[Saved entries]

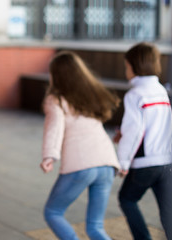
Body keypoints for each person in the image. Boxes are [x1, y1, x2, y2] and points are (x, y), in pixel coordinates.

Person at [40, 51, 121, 240]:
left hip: (82, 164)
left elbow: (55, 128)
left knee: (53, 212)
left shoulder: (56, 99)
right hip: (107, 163)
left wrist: (49, 156)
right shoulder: (91, 94)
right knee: (95, 227)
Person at [115, 42, 172, 240]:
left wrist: (122, 162)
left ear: (135, 66)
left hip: (145, 163)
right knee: (169, 212)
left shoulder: (135, 94)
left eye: (126, 66)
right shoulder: (161, 91)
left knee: (127, 199)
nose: (126, 71)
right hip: (166, 160)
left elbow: (134, 132)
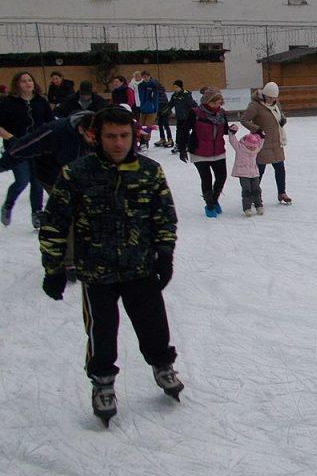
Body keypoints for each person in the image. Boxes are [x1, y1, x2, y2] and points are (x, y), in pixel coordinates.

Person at [38, 105, 183, 426]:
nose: (118, 143)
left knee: (154, 323)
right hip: (96, 272)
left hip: (141, 267)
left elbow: (164, 216)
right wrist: (54, 269)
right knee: (101, 332)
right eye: (110, 136)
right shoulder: (76, 174)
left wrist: (165, 253)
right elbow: (55, 224)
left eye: (124, 136)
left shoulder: (149, 171)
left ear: (133, 136)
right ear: (96, 137)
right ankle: (103, 382)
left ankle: (162, 365)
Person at [1, 110, 97, 282]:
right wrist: (8, 158)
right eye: (91, 135)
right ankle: (68, 261)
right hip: (53, 176)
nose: (94, 139)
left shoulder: (103, 131)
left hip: (82, 176)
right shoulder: (56, 131)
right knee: (70, 213)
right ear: (81, 129)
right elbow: (24, 146)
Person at [0, 71, 53, 228]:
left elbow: (50, 123)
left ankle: (37, 213)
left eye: (30, 80)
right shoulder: (8, 103)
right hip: (17, 147)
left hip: (38, 147)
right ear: (17, 84)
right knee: (22, 179)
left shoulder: (41, 102)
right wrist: (11, 138)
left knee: (37, 181)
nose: (28, 83)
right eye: (24, 81)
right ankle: (8, 206)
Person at [177, 87, 233, 218]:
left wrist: (231, 130)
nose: (217, 106)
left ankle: (214, 200)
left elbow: (225, 130)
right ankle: (210, 205)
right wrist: (182, 148)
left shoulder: (222, 113)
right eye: (214, 103)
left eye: (219, 103)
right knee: (206, 178)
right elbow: (184, 130)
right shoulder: (196, 112)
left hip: (218, 150)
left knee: (221, 177)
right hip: (199, 151)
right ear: (207, 101)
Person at [240, 82, 291, 205]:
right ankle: (255, 194)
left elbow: (278, 114)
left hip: (276, 141)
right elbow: (244, 120)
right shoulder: (255, 105)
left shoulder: (275, 102)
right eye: (270, 97)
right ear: (264, 95)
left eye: (274, 97)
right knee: (259, 170)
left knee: (280, 168)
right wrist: (257, 129)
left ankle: (282, 192)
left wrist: (282, 119)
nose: (272, 99)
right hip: (262, 142)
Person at [229, 130, 265, 217]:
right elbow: (232, 140)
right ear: (246, 144)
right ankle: (247, 208)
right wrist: (231, 132)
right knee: (247, 190)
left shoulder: (256, 149)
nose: (252, 149)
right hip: (243, 174)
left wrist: (262, 136)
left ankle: (259, 206)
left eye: (254, 147)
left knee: (257, 189)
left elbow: (260, 143)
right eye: (250, 147)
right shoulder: (240, 147)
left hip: (254, 173)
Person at [167, 80, 194, 154]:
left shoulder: (186, 94)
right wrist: (164, 111)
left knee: (185, 131)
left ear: (180, 87)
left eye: (177, 87)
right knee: (178, 131)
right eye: (174, 87)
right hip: (179, 117)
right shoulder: (174, 95)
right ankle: (178, 144)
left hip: (186, 117)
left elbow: (192, 104)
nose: (175, 89)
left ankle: (187, 145)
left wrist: (196, 112)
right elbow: (170, 104)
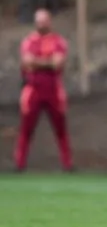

_Requirement_: Return only the part of the records above that opens with the line containing "right hip: (199, 151)" and closes with the line containing "right knee: (247, 190)", ends included.

_Task output_:
right hip: (199, 151)
right ear: (207, 101)
Person at [240, 82, 291, 205]:
right ankle: (255, 194)
left elbow: (278, 114)
left hip: (276, 141)
right elbow: (244, 120)
right shoulder: (255, 105)
left shoulder: (275, 102)
right eye: (270, 97)
right ear: (264, 95)
left eye: (274, 97)
right knee: (259, 170)
left knee: (280, 168)
right wrist: (257, 129)
left ankle: (282, 192)
left wrist: (282, 119)
nose: (272, 99)
right hip: (262, 142)
Person at [229, 130, 265, 217]:
right elbow: (232, 140)
right ear: (246, 144)
right ankle: (247, 208)
right wrist: (231, 132)
right knee: (247, 190)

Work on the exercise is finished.